What you will do: Copy out the whole listing exactly as written, leaving the pictures behind.
=-=-=-=-=
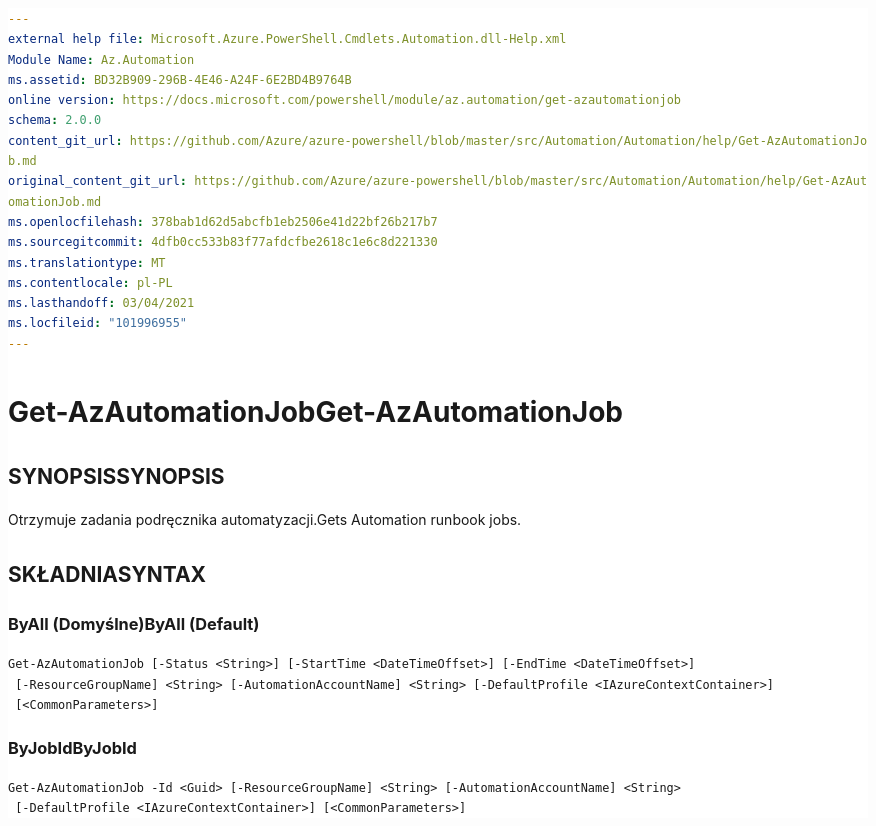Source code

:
 ```yaml
---
external help file: Microsoft.Azure.PowerShell.Cmdlets.Automation.dll-Help.xml
Module Name: Az.Automation
ms.assetid: BD32B909-296B-4E46-A24F-6E2BD4B9764B
online version: https://docs.microsoft.com/powershell/module/az.automation/get-azautomationjob
schema: 2.0.0
content_git_url: https://github.com/Azure/azure-powershell/blob/master/src/Automation/Automation/help/Get-AzAutomationJob.md
original_content_git_url: https://github.com/Azure/azure-powershell/blob/master/src/Automation/Automation/help/Get-AzAutomationJob.md
ms.openlocfilehash: 378bab1d62d5abcfb1eb2506e41d22bf26b217b7
ms.sourcegitcommit: 4dfb0cc533b83f77afdcfbe2618c1e6c8d221330
ms.translationtype: MT
ms.contentlocale: pl-PL
ms.lasthandoff: 03/04/2021
ms.locfileid: "101996955"
---
```

# <span data-ttu-id="0faa0-101">Get-AzAutomationJob</span><span class="sxs-lookup"><span data-stu-id="0faa0-101">Get-AzAutomationJob</span></span>

## <span data-ttu-id="0faa0-102">SYNOPSIS</span><span class="sxs-lookup"><span data-stu-id="0faa0-102">SYNOPSIS</span></span>
<span data-ttu-id="0faa0-103">Otrzymuje zadania podręcznika automatyzacji.</span><span class="sxs-lookup"><span data-stu-id="0faa0-103">Gets Automation runbook jobs.</span></span>

## <span data-ttu-id="0faa0-104">SKŁADNIA</span><span class="sxs-lookup"><span data-stu-id="0faa0-104">SYNTAX</span></span>

### <span data-ttu-id="0faa0-105">ByAll (Domyślne)</span><span class="sxs-lookup"><span data-stu-id="0faa0-105">ByAll (Default)</span></span>
```
Get-AzAutomationJob [-Status <String>] [-StartTime <DateTimeOffset>] [-EndTime <DateTimeOffset>]
 [-ResourceGroupName] <String> [-AutomationAccountName] <String> [-DefaultProfile <IAzureContextContainer>]
 [<CommonParameters>]
```

### <span data-ttu-id="0faa0-106">ByJobId</span><span class="sxs-lookup"><span data-stu-id="0faa0-106">ByJobId</span></span>
```
Get-AzAutomationJob -Id <Guid> [-ResourceGroupName] <String> [-AutomationAccountName] <String>
 [-DefaultProfile <IAzureContextContainer>] [<CommonParameters>]
```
=-=-=-=-=
Your response:
Source code

:
 ```yaml
---
external help file: Microsoft.Azure.PowerShell.Cmdlets.Automation.dll-Help.xml
Module Name: Az.Automation
ms.assetid: BD32B909-296B-4E46-A24F-6E2BD4B9764B
online version: https://docs.microsoft.com/powershell/module/az.automation/get-azautomationjob
schema: 2.0.0
content_git_url: https://github.com/Azure/azure-powershell/blob/master/src/Automation/Automation/help/Get-AzAutomationJob.md
original_content_git_url: https://github.com/Azure/azure-powershell/blob/master/src/Automation/Automation/help/Get-AzAutomationJob.md
ms.openlocfilehash: 378bab1d62d5abcfb1eb2506e41d22bf26b217b7
ms.sourcegitcommit: 4dfb0cc533b83f77afdcfbe2618c1e6c8d221330
ms.translationtype: MT
ms.contentlocale: pl-PL
ms.lasthandoff: 03/04/2021
ms.locfileid: "101996955"
---
```

# <span data-ttu-id="0faa0-101">Get-AzAutomationJob</span><span class="sxs-lookup"><span data-stu-id="0faa0-101">Get-AzAutomationJob</span></span>

## <span data-ttu-id="0faa0-102">SYNOPSIS</span><span class="sxs-lookup"><span data-stu-id="0faa0-102">SYNOPSIS</span></span>
<span data-ttu-id="0faa0-103">Otrzymuje zadania podręcznika automatyzacji.</span><span class="sxs-lookup"><span data-stu-id="0faa0-103">Gets Automation runbook jobs.</span></span>

## <span data-ttu-id="0faa0-104">SKŁADNIA</span><span class="sxs-lookup"><span data-stu-id="0faa0-104">SYNTAX</span></span>

### <span data-ttu-id="0faa0-105">ByAll (Domyślne)</span><span class="sxs-lookup"><span data-stu-id="0faa0-105">ByAll (Default)</span></span>
```
Get-AzAutomationJob [-Status <String>] [-StartTime <DateTimeOffset>] [-EndTime <DateTimeOffset>]
 [-ResourceGroupName] <String> [-AutomationAccountName] <String> [-DefaultProfile <IAzureContextContainer>]
 [<CommonParameters>]
```

### <span data-ttu-id="0faa0-106">ByJobId</span><span class="sxs-lookup"><span data-stu-id="0faa0-106">ByJobId</span></span>
```
Get-AzAutomationJob -Id <Guid> [-ResourceGroupName] <String> [-AutomationAccountName] <String>
 [-DefaultProfile <IAzureContextContainer>] [<CommonParameters>]
```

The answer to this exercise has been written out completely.